## Exercise brief
An exact transcription of the records is required, minus any images.

## Source data

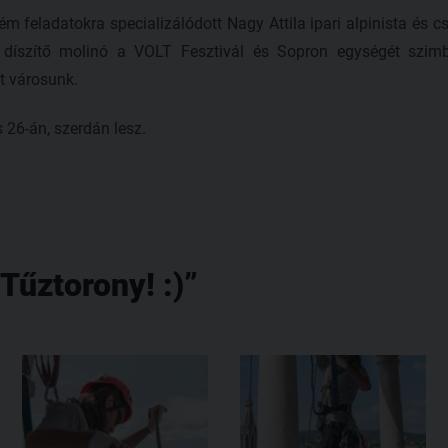
 feladatokra specializálódott Nagy Attila ipari alpinista és cs
 díszítő molinó a VOLT Fesztivál és Sopron egységét szimboli
t városunk.
s 26-án, szerdán lesz.
Tűztorony! :)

## Completed task
 feladatokra specializálódott Nagy Attila ipari alpinista és cs
 díszítő molinó a VOLT Fesztivál és Sopron egységét szimboli
t városunk.
s 26-án, szerdán lesz.
Tűztorony! :)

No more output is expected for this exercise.